Ehrendoktorwürde für Schwabe-Verleger Urs Breitenstein

Urs Breitenstein

Im Rahmen des Dies academicus am 2. Dezember hat die Philosophisch-historische Fakultät der Universität Bern den Ehrendoktortitel an Urs Breitenstein (64), Verleger des Basler Wissenschaftsverlags Schwabe, verliehen. Mit dem Titel doctor philosophiae honoris causa wurden seine «verlegerische und humanitäre Tätigkeit» und seine Verdienste als «ausgezeichneter wissenschaftlicher Propagator der Geisteswissenschaften» gewürdigt.

Der promovierte Philologe und Sprachwissenschaftler wirkt seit 1974 im Schwabe Verlag: Zunächst als wissenschaftlicher Lektor im Verlagshaus Schwabe & Co. AG, dann seit 1988 als Teilhaber, Direktor und Verlagsleiter. Seit 1996 ist Breitenstein gemeinsam mit Hans Rudolf Bienz Inhaber der Schwabe AG, innerhalb derer er als Verleger, Verwaltungsratspräsident und Vizepräsident des Schweizerischen Ärzteverlags EMH agiert.

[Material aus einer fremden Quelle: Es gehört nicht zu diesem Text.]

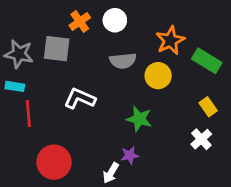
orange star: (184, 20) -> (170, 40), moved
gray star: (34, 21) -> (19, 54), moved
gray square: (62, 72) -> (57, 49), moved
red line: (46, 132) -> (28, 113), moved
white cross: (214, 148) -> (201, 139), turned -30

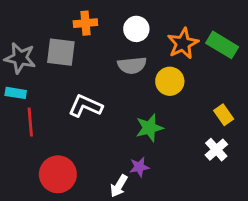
white circle: (115, 20) -> (136, 29), moved
orange cross: (80, 22) -> (85, 23), turned 30
green rectangle: (207, 61) -> (222, 45), moved
green star: (139, 119) -> (149, 128), turned -30

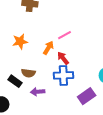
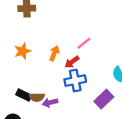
pink line: (65, 35) -> (84, 43), moved
red arrow: (63, 58) -> (72, 62), turned -80
brown semicircle: (28, 73) -> (37, 97), moved

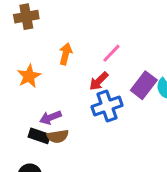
orange arrow: (54, 53) -> (66, 54), moved
purple rectangle: (104, 99) -> (144, 85), moved
purple arrow: (50, 103) -> (50, 117), moved

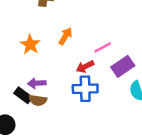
orange star: (29, 76) -> (30, 44), turned -30
purple rectangle: (144, 85) -> (123, 66), moved

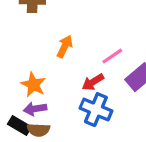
orange star: (30, 44) -> (33, 85), moved
blue cross: (85, 89) -> (96, 110), turned 30

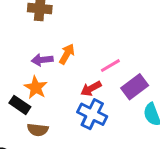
purple arrow: (35, 109) -> (42, 60), moved
black rectangle: (19, 125) -> (20, 105), moved

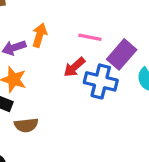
pink line: (110, 66) -> (90, 37), turned 54
blue cross: (92, 114) -> (101, 81), moved

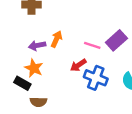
purple rectangle: (122, 54) -> (116, 40), moved

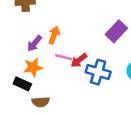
pink line: (92, 45) -> (64, 57), moved
purple arrow: (37, 46) -> (34, 43), turned -35
orange star: (34, 68) -> (33, 67), turned -30

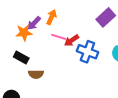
orange star: (33, 67) -> (24, 33), moved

Breitenstein engagiert sich in zahlreichen Organisationen und Gremien für Buch, Lesekultur und menschenzentrierte Wirtschaft. Er ist Präsident des Schweizerischen Buchhändler- und Verleger-Verbands SBVV sowie unter anderem Präsident der Kommission zu den Allgemeinen Bibliotheken der GGG Basel, Kommissionsmitglied der Freiwilligen Akademischen Gesellschaft FAG Basel, Stiftungsrat der Vereinigung für freies Unternehmertum (vfu), Stiftungsrat der Stiftung sozialverantwortliche Wirtschaft SSW, Stiftungsrat der Basler Papiermühle, Präsident der Aeneas-Silvius-Stiftung an der Universität Basel, Vorstandsmitglied des Literaturfestivals Basel (mit BuchBasel), Exekutivmitglied von IBBY, International Board on Books für Young People, Präsident des Vereins «Bücher für Kinder in Ruanda».